The Hash Ribbon tracks the 30-day and 60-day moving averages of bitcoin’s hashrate on Glassnode. Miner capitulation occurs when the short-term average drops below the long-term average, shown in light red. The worst phase ends once the 30-day average crosses back above the 60-day, represented by dark red. Historically, a subsequent shift in price momentum from negative to positive—marked by a transition from dark red to white—has coincided with long-term buying opportunities.
The recent storm caused the network’s hashrate to fall roughly 20%, from about 1.2 zettahash per second (ZH/s) to around 950 exahashes per second (EH/s).
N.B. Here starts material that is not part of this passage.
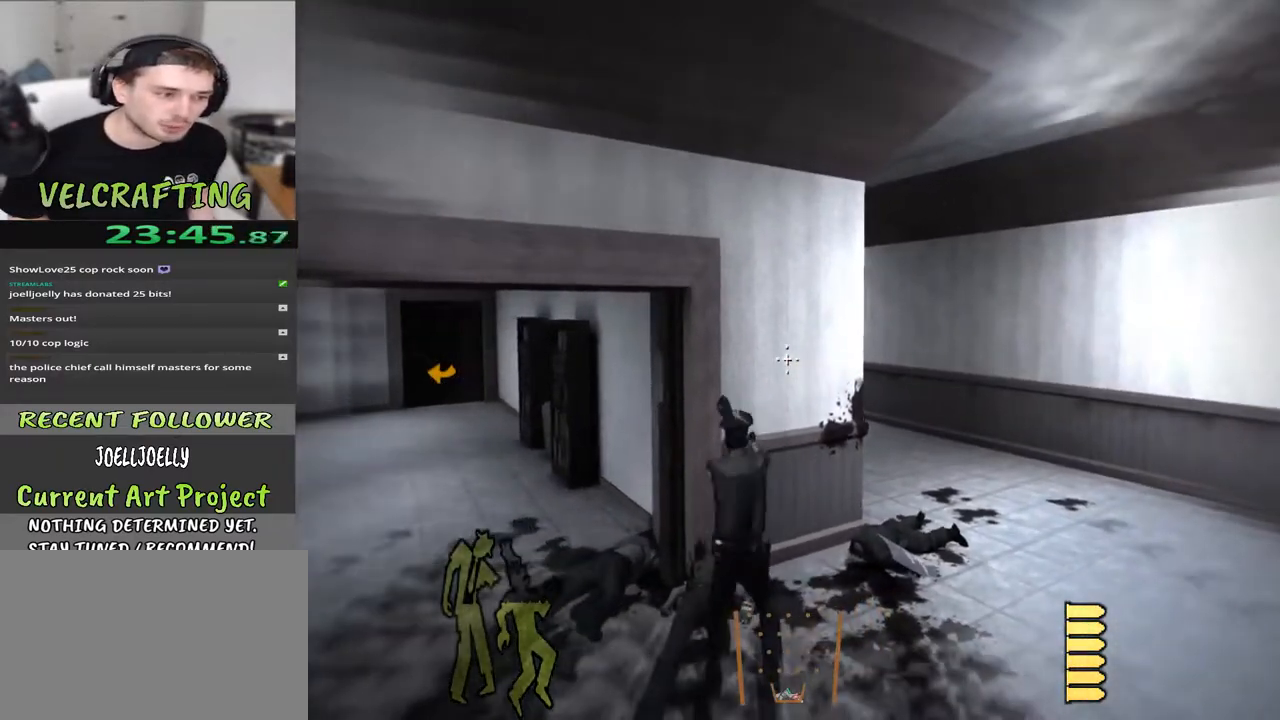
{"buttons": [], "left_stick": "center", "right_stick": "center", "events": []}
This is expected to trigger a difficulty adjustment of roughly 17%, the largest drop since July 2021, when China banned bitcoin mining.
The Hash Ribbon last showed capitulation in late November, coinciding with bitcoin’s low near $80,000. The metric is now pointing near current prices around $88,000. Comparable patterns have preceded major rallies: in mid-2024, bitcoin bottomed near $49,000 after a Hash Ribbon capitulation before climbing to $100,000 by January 2025. Similarly, during the 2022 FTX collapse, bitcoin fell to around $15,000 amid miner capitulation before rebounding to roughly $22,000 once the indicator normalized.
The key question now is whether history repeats itself. If hashrate and the Hash Ribbon recover, bitcoin could enter a renewed expansionary phase, presenting potential long-term buying opportunities for traders watching the on-chain signal closely.